What applications could these prinicples have in the church world?

Monday, June 06, 2005

What is growing in Christ?

Is growing in Christ simply a striving to spend more quiet times with God in the Bible and in prayer? I don't think so. I think that somehow our times with God and actions throughout the day need to connect. If I'm REACHING out to someone, I need to be praying for them and for that divine moment when our conversation goes a little further than it had before. If I'm working on my CONNECT relationships with family and friends and colleagues I need to study in God's word how people are to get along. I need to pray for others. I need to memorize scriptures that will help remind me of what human beings in community need to look like.

Somehow grow is becoming like Christ... not checking off "Bible read daily" and "Prayed"

Gotta go... My wife says dinner is ready!

Sunday, June 05, 2005

Will we do whatever it takes?

I led worship at a church plant that meets in a preschool building this morning. I love seeing people do whatever it takes to be the church and reach people for Christ. People arrived early to set up everything. Though it is hard work on Sunday mornings, it must be really nice not to be tied down to debt on a building. The pastor of that church has been delivering pizza to both make some extra money and also to spend time out in the community.
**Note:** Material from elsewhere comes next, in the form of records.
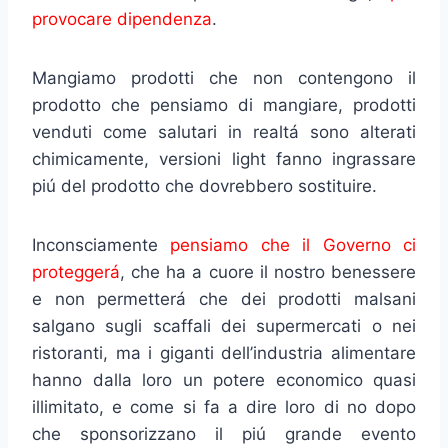
provocare dipendenza
.
Mangiamo prodotti che non contengono il
prodotto che pensiamo di mangiare, prodotti
venduti come salutari in realtá sono alterati
chimicamente, versioni light fanno ingrassare
piú del prodotto che dovrebbero sostituire.
Inconsciamente
pensiamo che il Governo ci
proteggerá
, che ha a cuore il nostro benessere
e non permetterá che dei prodotti malsani
salgano sugli scaffali dei supermercati o nei
ristoranti, ma i giganti dell’industria alimentare
hanno dalla loro un potere economico quasi
illimitato, e come si fa a dire loro di no dopo
che sponsorizzano il piú grande evento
I'm constantly challanged these days to determine whether I'm personally going to do whatever it takes or if I'm just going to take it easy.

Saturday, June 04, 2005

Build confidence in people

Just starting to read Jack Welch's book, "Jack: Straight from the Gut". Two things so far:
1) Build confidence in your kids - Welch talks of how he didn't know he was a small kid because his mom made him believe he was so big.
2) Build confidence in everyone around you and those who work for you. Don't "pile on" criticism when a good person and hard worker knows he made a mistake and is already feeling badly about it. Build him up!

What do you think?

Friday, June 03, 2005

The Character Matrix

I been thinking through Erwin McManus' "Character Matrix". If you haven't heard of that it is a tool to help people grow from self-centered life to being the servant leader that God wants us to be... the trip from greed, foolishness, and pride... TO... generosity, wisdom, and courage. In certain areas of life, I've made it through the matrix but in others I'm still far away. Even when you somewhat go through the matrix in some area of life, you don't stop - you just take another interation through the matrix and grow some more. I have a lot of greed and foolishness.

The Character Matrix is a part of Erwin's Promise Keepers book "Uprising". I think that Erwin has plans to publish the matrix in a form more accessible to everyone (instead of Promise Keepers geared).

Thursday, June 02, 2005

Copying church mission and values

I visited Mosaic of Arlington Texas this week. Had great time. Very cool to see a church getting to start from scratch with good mission and values. Actually, they are not "from scratch"... they have adopted Mosaic of LA's mission and values exactly. At first, that struck me a little weird. But then I thought about how a megachurch may have 20,000 people adhering to the same mission and values. Since people don't see anything wrong with that, why do we have a problem if like-minded people (for the sake of my argument - 20,000 people) across the country adopt the same stuff (maybe with some tweaks to relate to local culture) and build a church using it?